This year has been tough for many reasons, but here Tola Doll Fisher explains why we, as Christians, have a lot to celebrate.
Today will be the first in 70 years without Queen Elizabeth II delivering her world-renowned Christmas Day speech. I personally didn’t grow up celebrating Christmas but as an adult I’ve spent Christmases in the homes of others where gathering together at 3pm to watch the Queen deliver her message to the nation was a long held – and much-loved – tradition.
This year, King Charles III will step up in her place and give a pre-recorded message in the same fashion as his mother and many will be tuned in to see what Britain’s new monarch has to say. However, as your editor, I want to take the opportunity to offer you a message of my own.
It has been a tumultuous year for most, if not all of us in 2022. The lasting effects of COVID are only just being seen and less understood, the political and economic climate has been shaky, heightened controversy surrounds many of our esteemed church leaders and, by all accounts, mental health is generally taking a dive. Is there any good news?

_To do_. Write what comes next in the Christmas message about 2022, picking up after its closing question "Is there any good news?" The items that follow play no part in the work.

_Given entries_.
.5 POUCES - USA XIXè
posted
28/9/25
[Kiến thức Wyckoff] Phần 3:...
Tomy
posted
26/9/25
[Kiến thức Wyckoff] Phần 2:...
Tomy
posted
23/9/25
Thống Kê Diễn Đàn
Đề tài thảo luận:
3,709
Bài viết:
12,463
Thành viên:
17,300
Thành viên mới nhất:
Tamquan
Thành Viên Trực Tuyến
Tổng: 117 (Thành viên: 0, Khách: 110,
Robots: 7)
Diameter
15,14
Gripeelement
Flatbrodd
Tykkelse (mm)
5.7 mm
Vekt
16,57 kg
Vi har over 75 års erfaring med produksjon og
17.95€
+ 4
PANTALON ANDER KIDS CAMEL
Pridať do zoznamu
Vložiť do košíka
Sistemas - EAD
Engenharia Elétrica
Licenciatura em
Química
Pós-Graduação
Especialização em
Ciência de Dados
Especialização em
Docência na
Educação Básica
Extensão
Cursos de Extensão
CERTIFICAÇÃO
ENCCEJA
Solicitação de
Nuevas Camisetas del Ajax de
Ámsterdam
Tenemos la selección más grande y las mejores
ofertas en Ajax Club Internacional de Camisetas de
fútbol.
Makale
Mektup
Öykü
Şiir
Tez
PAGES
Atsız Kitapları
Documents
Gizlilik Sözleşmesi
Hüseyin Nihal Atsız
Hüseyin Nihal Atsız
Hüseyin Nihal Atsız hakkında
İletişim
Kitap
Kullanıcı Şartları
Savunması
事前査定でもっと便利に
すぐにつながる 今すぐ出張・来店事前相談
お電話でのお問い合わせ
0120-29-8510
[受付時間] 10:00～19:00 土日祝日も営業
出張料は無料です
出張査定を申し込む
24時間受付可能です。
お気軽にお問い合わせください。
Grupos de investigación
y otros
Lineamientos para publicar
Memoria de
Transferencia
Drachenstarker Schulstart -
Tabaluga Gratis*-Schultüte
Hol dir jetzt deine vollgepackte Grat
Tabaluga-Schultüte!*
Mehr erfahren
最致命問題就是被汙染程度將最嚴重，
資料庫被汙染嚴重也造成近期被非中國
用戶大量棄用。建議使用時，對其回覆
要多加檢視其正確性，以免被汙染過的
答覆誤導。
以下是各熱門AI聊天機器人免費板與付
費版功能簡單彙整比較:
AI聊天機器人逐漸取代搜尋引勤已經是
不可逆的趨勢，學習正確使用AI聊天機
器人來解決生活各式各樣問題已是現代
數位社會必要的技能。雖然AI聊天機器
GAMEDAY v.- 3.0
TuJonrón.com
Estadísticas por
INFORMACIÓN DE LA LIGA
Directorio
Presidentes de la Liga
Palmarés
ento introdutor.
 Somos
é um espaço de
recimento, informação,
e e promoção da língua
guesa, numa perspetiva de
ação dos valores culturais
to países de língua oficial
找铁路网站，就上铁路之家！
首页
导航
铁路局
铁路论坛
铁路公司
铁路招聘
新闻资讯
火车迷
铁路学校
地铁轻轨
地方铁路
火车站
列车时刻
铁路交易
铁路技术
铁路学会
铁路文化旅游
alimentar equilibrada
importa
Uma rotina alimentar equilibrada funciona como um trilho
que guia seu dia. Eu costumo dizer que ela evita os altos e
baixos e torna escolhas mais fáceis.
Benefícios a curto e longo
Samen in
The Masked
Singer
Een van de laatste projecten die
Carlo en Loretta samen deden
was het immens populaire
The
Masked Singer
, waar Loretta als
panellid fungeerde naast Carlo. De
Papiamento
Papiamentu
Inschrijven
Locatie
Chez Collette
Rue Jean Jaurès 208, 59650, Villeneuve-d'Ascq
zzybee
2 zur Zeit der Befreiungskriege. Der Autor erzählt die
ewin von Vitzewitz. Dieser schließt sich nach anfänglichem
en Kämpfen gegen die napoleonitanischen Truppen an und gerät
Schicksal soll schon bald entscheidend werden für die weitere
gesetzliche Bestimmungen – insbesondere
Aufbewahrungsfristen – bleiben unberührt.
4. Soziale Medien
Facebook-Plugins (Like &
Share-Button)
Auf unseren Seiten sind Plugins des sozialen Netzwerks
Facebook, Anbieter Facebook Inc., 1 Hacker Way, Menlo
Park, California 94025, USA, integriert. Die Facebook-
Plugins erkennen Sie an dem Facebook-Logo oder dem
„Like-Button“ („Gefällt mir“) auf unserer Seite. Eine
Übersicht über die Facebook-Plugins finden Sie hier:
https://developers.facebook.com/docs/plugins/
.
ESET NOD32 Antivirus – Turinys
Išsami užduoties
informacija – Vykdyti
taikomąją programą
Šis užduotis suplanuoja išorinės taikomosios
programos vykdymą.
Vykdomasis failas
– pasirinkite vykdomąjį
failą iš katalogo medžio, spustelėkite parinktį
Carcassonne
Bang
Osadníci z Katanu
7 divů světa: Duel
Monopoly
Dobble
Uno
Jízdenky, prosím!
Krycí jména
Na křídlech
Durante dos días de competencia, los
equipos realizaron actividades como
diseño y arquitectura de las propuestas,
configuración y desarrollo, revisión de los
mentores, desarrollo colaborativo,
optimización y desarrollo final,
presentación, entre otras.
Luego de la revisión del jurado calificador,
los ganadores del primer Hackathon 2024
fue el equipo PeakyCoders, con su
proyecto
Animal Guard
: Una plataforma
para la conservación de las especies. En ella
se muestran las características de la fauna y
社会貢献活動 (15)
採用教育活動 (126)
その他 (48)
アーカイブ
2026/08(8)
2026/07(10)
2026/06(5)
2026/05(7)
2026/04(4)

_Expected answer_.
It has been a tumultuous year for most, if not all of us in 2022.
In December 2013, I was recovering from the loss of a baby and in the midst of a messy separation from my then husband. On New Year’s Eve, I was in Singapore and stumbled upon a church celebration ushering congregants into 2014. I was welcomed by a joyous group who greeted me first in Mandarin, and then in English when they realised I was not native to Singapore. Helpfully for me, the service itself followed this bilingual pattern.
As a bona fide badge holding Christian, I have sat in many NYE services and, buoyed by our positivity for the coming year, the message is usually one of excitement. We are ready to receive the blessings God has for us and won’t we be amazed to see what he does! However, the Singaporean pastor preached instead a message of resilience. He said that what was ahead might be difficult and give reason for us to be fearful. But that our assurance is that as Christians, we can face the future with hope for God’s guidance along the way. There were no promises of good but instead of God’s goodness. That really was the message I needed to hear because the year that followed was pretty horrendous as divorce proceedings started and I subsequently lost my husband and home.
As Christians, we can face the future with hope for God’s guidance along the way.
I mention this now, not to cast a shadow on 2023 but to echo the pastor’s message that there are no guarantees about the future and as we know, the word “unprecedented” has been used more times than we might have liked in the last two years. A global pandemic was certainly that. However, there is comfort in knowing that what happens here on earth is not the end.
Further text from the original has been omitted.